The overseer, ignoring the pleadings of his workers, took off his spectacles, gathered up his bottles and returned the way he had come. I followed as before, and watched as he returned to the main chamber and began to stock the crowded shelves along the walls with his new batch of...Whatever he had taken from the voyagers.

Next, he pulled a pad of labels and a pen from beneath his hodge-podge garb, and began to write and apply labels to the bottles. I followed closely behind him, reading these as quickly as he produced him, my astral mind instantly translating the strange Lemurian alphabet and words. The labels said a variety of things:

Critical Judgement, 80 proof,
Powers of Deduction, 40 proof,
Common Sense, 20 proof,
Reasoning Ability, 50 proof,


...and so on. Then the little fellow leapt down from a ledge and headed back toward the room below, with me following close by. Re-entering the room, he puttered around with a ring of keys and released the workers, who all scurried away to a low, nearby tunnel where their emaciated forms disappeared into the darkness.

Next he went to tidy up his desk, and picking up the large bottle which he had used to inject the astral travelers, he placed it back into its niche....

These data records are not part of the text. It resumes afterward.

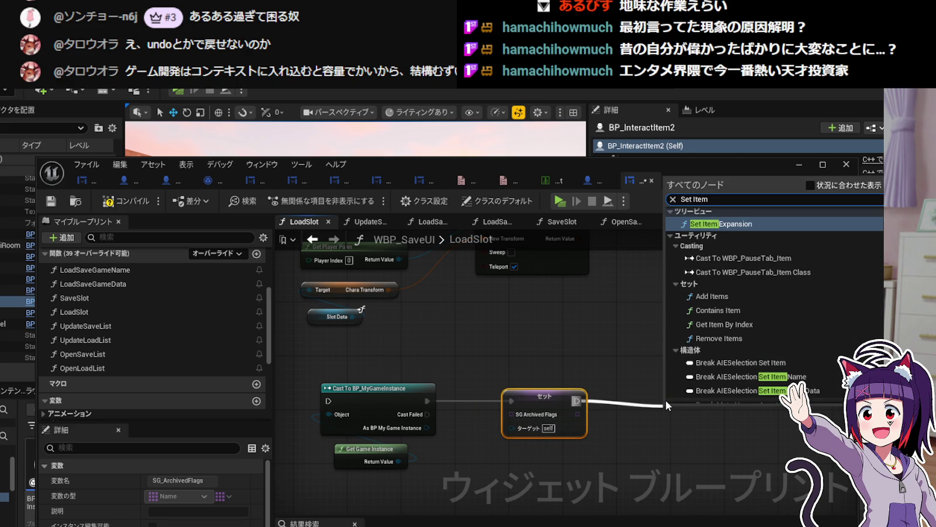
type(" Fa")
key("BackSpace")
key("BackSpace")
key("BackSpace")
key("BackSpace")
key("BackSpace")
type("nvenry")
key("BackSpace")
key("BackSpace")
key("BackSpace")
key("BackSpace")
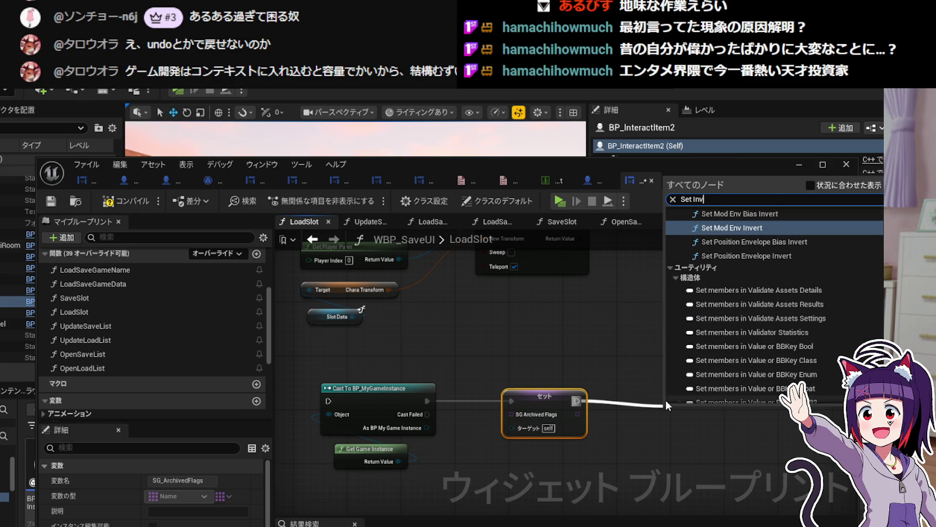
type("entory")
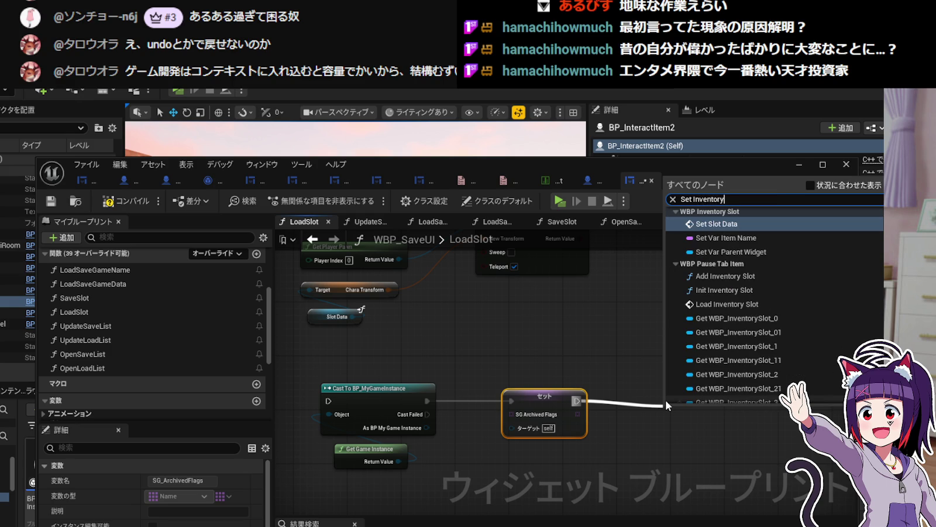
type("I")
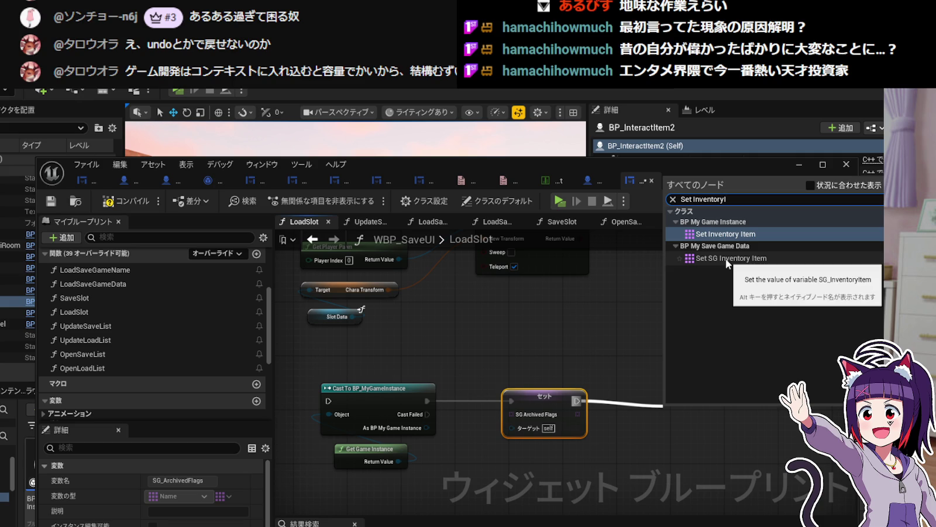
left_click(727, 235)
left_click_drag(691, 416, 677, 403)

At this point I felt the pull of my own far-away physical form, and the reality beneath Mt. Shasta began to fade. The last things I saw were these: The gnome whistled, and a huge Sasquatch squirmed through the low tunnel and into the room wearing a french maid's outfit and carrying a feather-duster; and the words on the label, which burned themselves into my mind:

"GULLIBILITY-DELUSION COMPLEX, 100 PROOF."

And with that, I snapped back into my body with a powerful surge of fear and delight!